The role of product in the marketing mix

The product itself is the most important element in the marketing mix. Without it, the other three wouldn’t exist. Most companies today are market oriented, and will identify a suitable product for the market before moving on to determine the other 3 elements. Large companies have R&D departments which spends all its time developing new product and analysing the pros and cons of competitors’ products.

Types of products:

  • Consumer goods: Goods that are used up by consumers. (e.g. food, cake)
  • Consumer services: Services that are produced for people. (e.g. education)
  • Producer goods: Goods produced for businesses. (e.g. machinery)
  • Producer services: Services for businesses. (e.g. accounting, insurance)

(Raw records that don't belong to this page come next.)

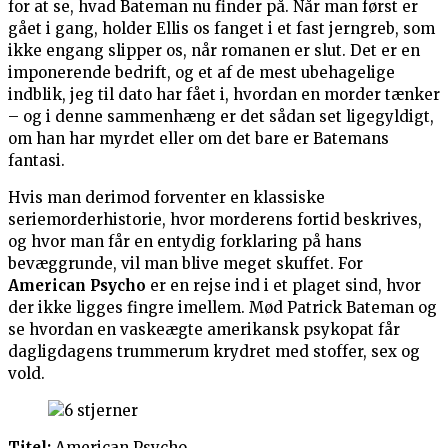
for at se, hvad Bateman nu finder på. Når man først er
gået i gang, holder Ellis os fanget i et fast jerngreb, som
ikke engang slipper os, når romanen er slut. Det er en
imponerende bedrift, og et af de mest ubehagelige
indblik, jeg til dato har fået i, hvordan en morder tænker
– og i denne sammenhæng er det sådan set ligegyldigt,
om han har myrdet eller om det bare er Batemans
fantasi.
Hvis man derimod forventer en klassiske
seriemorderhistorie, hvor morderens fortid beskrives,
og hvor man får en entydig forklaring på hans
bevæggrunde, vil man blive meget skuffet. For
American Psycho
er en rejse ind i et plaget sind, hvor
der ikke ligges fingre imellem. Mød Patrick Bateman og
se hvordan en vaskeægte amerikansk psykopat får
dagligdagens trummerum krydret med stoffer, sex og
vold.
Titel:
American Psycho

Each type of product determines the price, promotion and place to sell the product. Here are what make products successful.

  • Products need to satisfy consumer wants/needs to be successful.
  • The product must be at the right quality so that customers are willing to pay for it.
  • Costs should be low enough to make a profit.
  • Design of a product is important. This means that its quality and durability should meet expectations and match the price of the product. The design should also enhance the products brand image.
  • Products are novelties (newly introduced to the market).
  • Products can stimulate new wants.

Product development

Most businesses use a general process to develop any product:

  1. Generate ideas: Ideas can be generated by:
    1. Employees
    2. Customers
    3. Competitor’s products.
    4. R&D department.
    5. Sales department.
  1. Further research: The best ideas are selected and further research is done to see their pros and cons.
  2. Will there be enough sales?: To see whether there will be enough sales of the product to break-even (development costs included).
  3. Develop a prototype: To see how a product could be manufactured and identify its problems.
  4. Test launch: To see if the product can sell or not.
  5. Full launch.

The importance of branding

Traditionally, a product’s unique features and quality were explained by the sellers who made the product. However, since products are usually sold in private retail shops nowadays, these points need to be projected differently. Products therefore need to be branded with an unique brand name and the products features and quality will be projected with advertisement. The price of branded goods are usually higher, since customers are more confident to buy them. Here are things that are involved with branding:

  • Unique 
  • Unique packaging.
  • Needs advertising to enforce the brand’s qualities.
  • Higher price than unbranded products.
  • Higher quality than unbranded products.
  • Creates a brand image (unique image associated with using the product)
  • Creates brand loyalty.
  • Consistent quality.


Getting the packaging right is very important. Packaging performs several tasks:

  • Protecting the product (also includes preserving foods)
  • Making it easy to transport.
  • Allow the product to be used easily. Container must be able to be opened easily. (e.g. juice in a can)
  • Suitable for the product to fit in.

Packaging also helps promote the product:

  • Make it eye-catching.
  • Carries information about the product.
  • Promotes the brand image.

The product life cycle

Product life cycles show the stages that a product goes through from its introduction, to its growth, and then to its decline. Here is a graph to show the product life cycle:

  1. Development: The product is under development.
  2. Introduction: The product is introduced. Sales grow slowly and informative advertising start to attract customers. Price skimming could be used if the product is new to the market. The main aim of sales is to breakeven.
  1. Growth: Prices rise rapidly. Persuasive advertising is used to encourage brand loyalty. Prices may be reduced a little. Sales start to generate profits since costs have been covered.
  1. Maturity: Sales rise more slowly. Competition forces prices to be lowered and the firm uses competitive pricing. Advertising is used to maintain sales. Profits are at their highest.
  1. Saturation: Sales reach their limit. There are no new competitors. Sales and advertising becomes stable but profits fall because of lowered prices to be competitive.
  1. Decline: Product go out of fashion and sales and profits decline. Advertising eventually stops. It is no longer profitable to product the product.

The length of each stage varies with products. The business needs to identify which stage their products are in so that they can use a suitable marketing strategy for it.

Extending the product life cycle

When a product has reached its maturity or saturation stage a business may adopt extension strategies to stop sales from falling which extends the product life cycle. Sales are given a boost by these strategies 

Introducing new variations of the product.

  • Sell into new markets.
  • Make small changes to the products design and packaging.
  • Sell through additional, different retail outlets.
  • Update the product (make it better)
  • Use a new advertising campaign.

Extension strategies aim to prolong the maturity stage of a product. Successful extension strategies may result in something like this:

Nevertheless, it must be noted that businesses manufacture more than one product. They should have a product in growth stage to counteract an older one which is declining.